For each site, generates an integer between 0 and N, with the given probabilities. N is the number of probabilities for each site.

Arguments:
  • site_dist (np.ndarray): probability distribution for the whole sample.
  • rng (np.random.Generator): random number generator to be used.
Returns:

np.ndarray: random choice given the probabilities.

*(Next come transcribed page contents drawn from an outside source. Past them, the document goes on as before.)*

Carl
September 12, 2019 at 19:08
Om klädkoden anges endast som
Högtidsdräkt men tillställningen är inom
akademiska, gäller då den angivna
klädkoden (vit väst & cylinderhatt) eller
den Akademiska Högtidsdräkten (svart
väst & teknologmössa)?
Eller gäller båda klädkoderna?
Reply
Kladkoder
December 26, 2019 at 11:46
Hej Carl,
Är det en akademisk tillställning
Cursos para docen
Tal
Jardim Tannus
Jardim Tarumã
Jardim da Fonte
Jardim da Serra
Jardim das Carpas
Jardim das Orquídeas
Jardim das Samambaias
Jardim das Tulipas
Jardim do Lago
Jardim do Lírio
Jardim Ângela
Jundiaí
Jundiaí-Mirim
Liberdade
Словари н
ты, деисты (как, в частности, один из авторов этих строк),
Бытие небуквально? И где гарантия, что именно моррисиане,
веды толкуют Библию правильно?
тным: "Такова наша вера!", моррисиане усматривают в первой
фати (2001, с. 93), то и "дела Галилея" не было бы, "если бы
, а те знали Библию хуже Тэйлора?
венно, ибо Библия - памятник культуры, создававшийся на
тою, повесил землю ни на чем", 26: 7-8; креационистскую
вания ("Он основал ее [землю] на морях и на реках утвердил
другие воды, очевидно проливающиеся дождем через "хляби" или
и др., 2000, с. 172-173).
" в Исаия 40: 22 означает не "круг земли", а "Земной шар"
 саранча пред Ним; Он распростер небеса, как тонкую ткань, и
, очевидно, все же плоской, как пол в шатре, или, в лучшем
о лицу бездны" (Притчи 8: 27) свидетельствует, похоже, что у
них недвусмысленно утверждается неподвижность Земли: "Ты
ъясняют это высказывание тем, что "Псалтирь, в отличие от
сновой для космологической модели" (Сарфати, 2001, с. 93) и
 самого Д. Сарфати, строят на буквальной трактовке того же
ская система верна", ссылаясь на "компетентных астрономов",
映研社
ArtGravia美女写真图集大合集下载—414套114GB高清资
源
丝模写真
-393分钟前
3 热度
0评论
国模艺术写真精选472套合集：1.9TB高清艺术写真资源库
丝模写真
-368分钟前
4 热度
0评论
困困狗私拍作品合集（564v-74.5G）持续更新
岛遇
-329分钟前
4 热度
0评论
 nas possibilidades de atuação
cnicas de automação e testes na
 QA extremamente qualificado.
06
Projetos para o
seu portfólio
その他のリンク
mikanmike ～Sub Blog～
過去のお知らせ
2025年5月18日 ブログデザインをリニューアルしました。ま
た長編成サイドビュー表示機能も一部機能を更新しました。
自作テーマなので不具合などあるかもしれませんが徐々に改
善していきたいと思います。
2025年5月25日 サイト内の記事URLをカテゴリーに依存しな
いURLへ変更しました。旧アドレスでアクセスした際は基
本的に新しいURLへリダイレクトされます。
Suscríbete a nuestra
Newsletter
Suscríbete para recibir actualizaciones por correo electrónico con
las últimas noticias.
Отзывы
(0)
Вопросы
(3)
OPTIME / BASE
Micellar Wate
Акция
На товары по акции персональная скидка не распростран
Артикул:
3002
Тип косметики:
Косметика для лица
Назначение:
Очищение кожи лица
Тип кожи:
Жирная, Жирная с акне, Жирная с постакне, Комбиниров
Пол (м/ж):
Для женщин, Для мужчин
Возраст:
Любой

def combine_mask_modulation(mods: list, masks: list) -> numpy.ndarray:

Combine masks and modulations while performing consistency checks.

Arguments:
  • mods (list): list of modulations to combine.
  • masks (list): list of corresponing masks.
Raises:
  • ValueError: if the masks are not complementary.
Returns:

np.ndarray: combined modulation.

def combine_modulations( mods: list, operation: str, default: Optional[list] = None) -> numpy.ndarray:

Combine modulations according to the specified operation.

Arguments:
  • mods (list): list of modulations to combine.
  • operation (str): type of operation used for mixing.
  • default (Optional[list]): default distribution for cases where NaNs appear.
Raises:
  • ValueError: if the operation is not valid.
Returns:

np.ndarray: combined modulation.

def sample_view( sample: numpy.ndarray, window_pos: Union[list, numpy.ndarray], window_size: Union[list, numpy.ndarray]) -> numpy.ndarray:

Generate a view of the provided sample.

NOTE: not the most general. Silently assumes sample is of the shape (x, y, z, unit_cell).

Arguments:
  • sample (np.ndarray): Sample.
  • window_pos (Union[list, np.ndarray]): Position (x, y, z) of the selecting window.
  • window_size (Union[list, np.ndarray]): Size of the window.
Raises:
  • ValueError: if the provided window parameters result in an out-of-bounds window.
Returns:

np.ndarray: View over the original sample.